Your task: Keep each line of the material that includes "Health", and leave out the rest.

^^^^^^^^

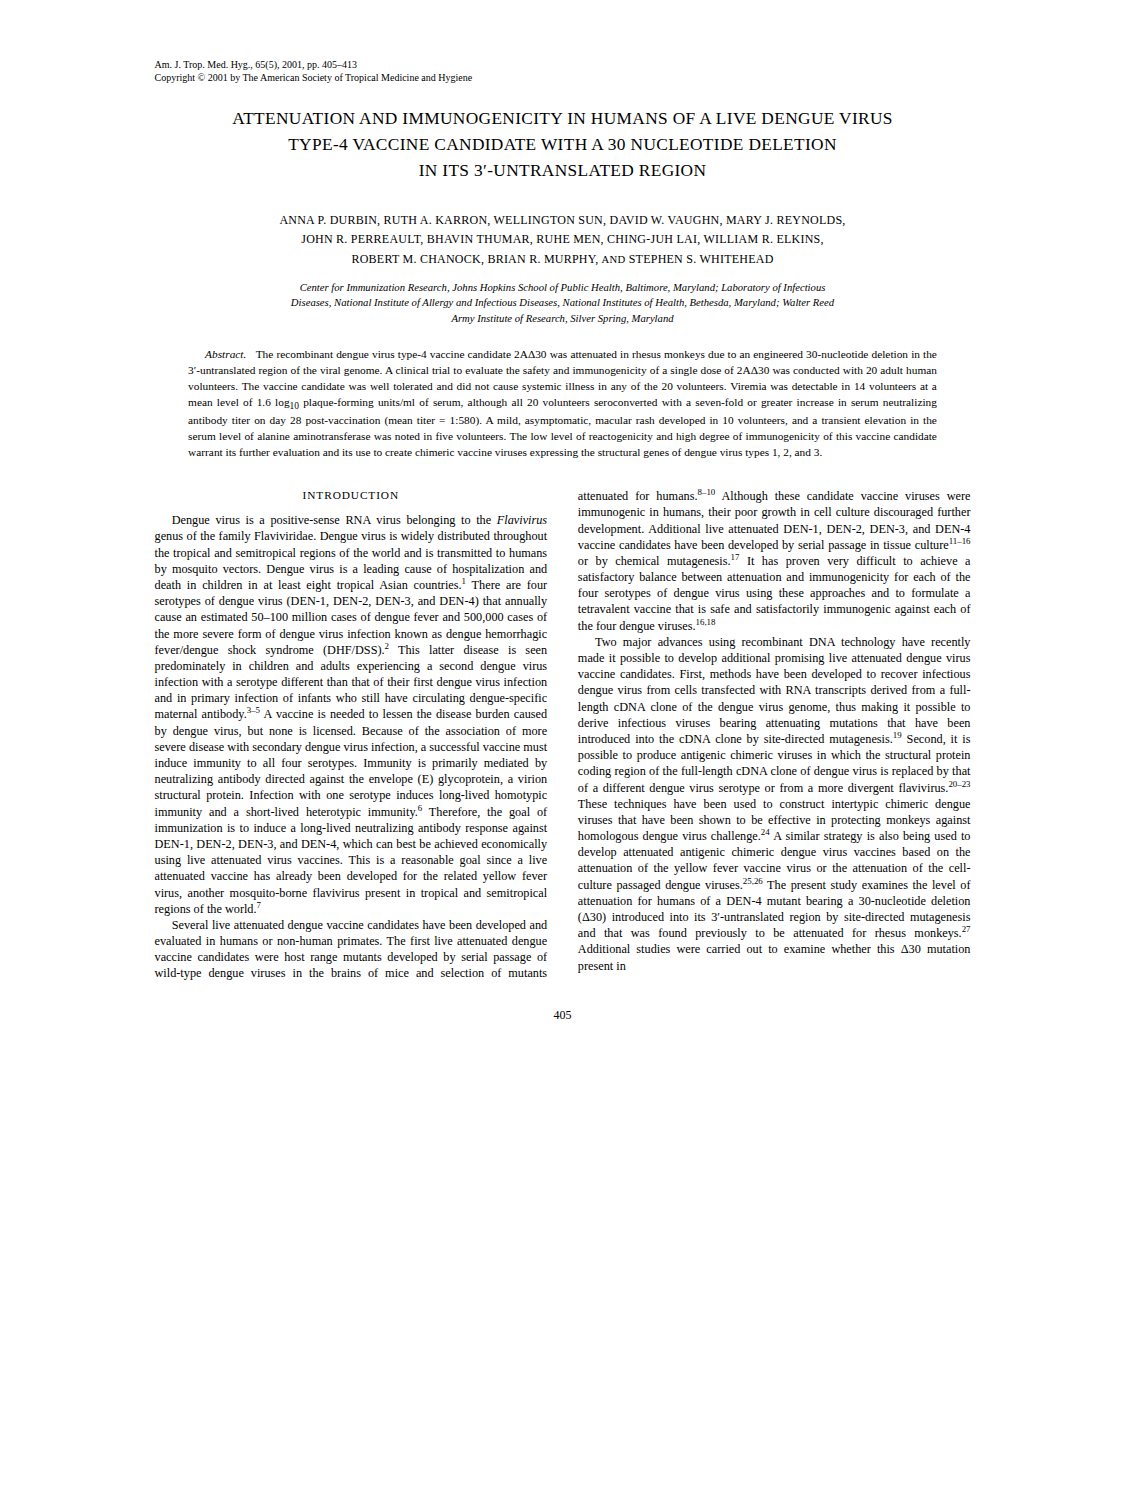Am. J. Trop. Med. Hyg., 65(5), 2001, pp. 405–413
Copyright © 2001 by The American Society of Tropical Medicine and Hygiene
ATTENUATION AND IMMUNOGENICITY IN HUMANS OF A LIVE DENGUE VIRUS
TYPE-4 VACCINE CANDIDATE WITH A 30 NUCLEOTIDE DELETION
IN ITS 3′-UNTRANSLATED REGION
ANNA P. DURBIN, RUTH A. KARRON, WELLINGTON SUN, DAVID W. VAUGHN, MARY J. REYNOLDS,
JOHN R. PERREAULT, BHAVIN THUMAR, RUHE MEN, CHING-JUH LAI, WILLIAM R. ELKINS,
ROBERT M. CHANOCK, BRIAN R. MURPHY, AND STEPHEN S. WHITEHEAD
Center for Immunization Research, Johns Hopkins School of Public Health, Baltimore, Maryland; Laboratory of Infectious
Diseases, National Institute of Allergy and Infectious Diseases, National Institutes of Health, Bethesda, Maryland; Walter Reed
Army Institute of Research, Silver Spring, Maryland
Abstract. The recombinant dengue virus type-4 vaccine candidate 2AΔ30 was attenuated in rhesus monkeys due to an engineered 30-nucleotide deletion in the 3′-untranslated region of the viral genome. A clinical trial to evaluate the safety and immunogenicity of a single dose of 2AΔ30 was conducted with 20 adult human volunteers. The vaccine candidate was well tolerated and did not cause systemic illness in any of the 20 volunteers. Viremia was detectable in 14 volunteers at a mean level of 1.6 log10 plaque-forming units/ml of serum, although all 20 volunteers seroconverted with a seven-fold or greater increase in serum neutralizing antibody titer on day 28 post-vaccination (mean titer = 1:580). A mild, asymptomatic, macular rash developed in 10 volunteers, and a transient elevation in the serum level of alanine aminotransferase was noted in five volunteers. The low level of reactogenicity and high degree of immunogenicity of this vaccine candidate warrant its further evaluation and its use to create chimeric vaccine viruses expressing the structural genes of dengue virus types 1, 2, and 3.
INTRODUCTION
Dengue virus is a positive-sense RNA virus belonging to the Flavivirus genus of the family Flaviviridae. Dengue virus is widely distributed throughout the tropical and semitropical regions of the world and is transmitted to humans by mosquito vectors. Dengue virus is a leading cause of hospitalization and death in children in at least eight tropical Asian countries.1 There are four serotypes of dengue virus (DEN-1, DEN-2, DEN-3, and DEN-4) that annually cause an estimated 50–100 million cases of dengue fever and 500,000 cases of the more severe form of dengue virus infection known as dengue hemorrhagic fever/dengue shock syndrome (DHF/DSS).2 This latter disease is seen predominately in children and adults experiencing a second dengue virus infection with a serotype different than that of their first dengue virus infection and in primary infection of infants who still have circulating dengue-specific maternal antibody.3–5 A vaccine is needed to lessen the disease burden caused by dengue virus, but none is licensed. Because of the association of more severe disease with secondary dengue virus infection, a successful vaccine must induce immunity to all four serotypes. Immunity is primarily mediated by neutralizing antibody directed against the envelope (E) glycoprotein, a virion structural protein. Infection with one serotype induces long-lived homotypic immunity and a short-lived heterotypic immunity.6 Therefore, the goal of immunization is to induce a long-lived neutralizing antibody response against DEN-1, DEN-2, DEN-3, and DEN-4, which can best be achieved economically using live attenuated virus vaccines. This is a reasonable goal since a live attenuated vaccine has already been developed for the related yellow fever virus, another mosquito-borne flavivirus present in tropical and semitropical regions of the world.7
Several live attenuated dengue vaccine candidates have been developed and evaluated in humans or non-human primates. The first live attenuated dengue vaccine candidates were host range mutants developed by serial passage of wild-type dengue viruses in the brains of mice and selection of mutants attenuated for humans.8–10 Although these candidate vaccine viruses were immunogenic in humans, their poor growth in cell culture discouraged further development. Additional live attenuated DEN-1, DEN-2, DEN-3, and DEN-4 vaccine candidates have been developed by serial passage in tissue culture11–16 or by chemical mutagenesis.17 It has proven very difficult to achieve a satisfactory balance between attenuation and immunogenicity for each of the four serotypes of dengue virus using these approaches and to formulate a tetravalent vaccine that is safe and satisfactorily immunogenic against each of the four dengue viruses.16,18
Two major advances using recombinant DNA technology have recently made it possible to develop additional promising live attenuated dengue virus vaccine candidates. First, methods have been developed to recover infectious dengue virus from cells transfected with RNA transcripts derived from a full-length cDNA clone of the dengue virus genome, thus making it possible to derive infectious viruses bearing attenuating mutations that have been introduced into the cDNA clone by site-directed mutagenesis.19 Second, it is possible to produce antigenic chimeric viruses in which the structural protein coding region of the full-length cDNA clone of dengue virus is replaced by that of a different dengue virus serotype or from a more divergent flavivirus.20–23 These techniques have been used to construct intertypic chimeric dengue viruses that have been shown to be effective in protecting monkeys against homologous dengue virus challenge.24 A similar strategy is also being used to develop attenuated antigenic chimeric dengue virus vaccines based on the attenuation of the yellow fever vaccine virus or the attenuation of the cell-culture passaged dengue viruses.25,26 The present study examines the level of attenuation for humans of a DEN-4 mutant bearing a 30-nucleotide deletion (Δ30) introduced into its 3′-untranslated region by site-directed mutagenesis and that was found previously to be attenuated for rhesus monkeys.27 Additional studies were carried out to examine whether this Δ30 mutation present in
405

^^^^^^^^

Solution to this task:
Center for Immunization Research, Johns Hopkins School of Public Health, Baltimore, Maryland; Laboratory of Infectious
Diseases, National Institute of Allergy and Infectious Diseases, National Institutes of Health, Bethesda, Maryland; Walter Reed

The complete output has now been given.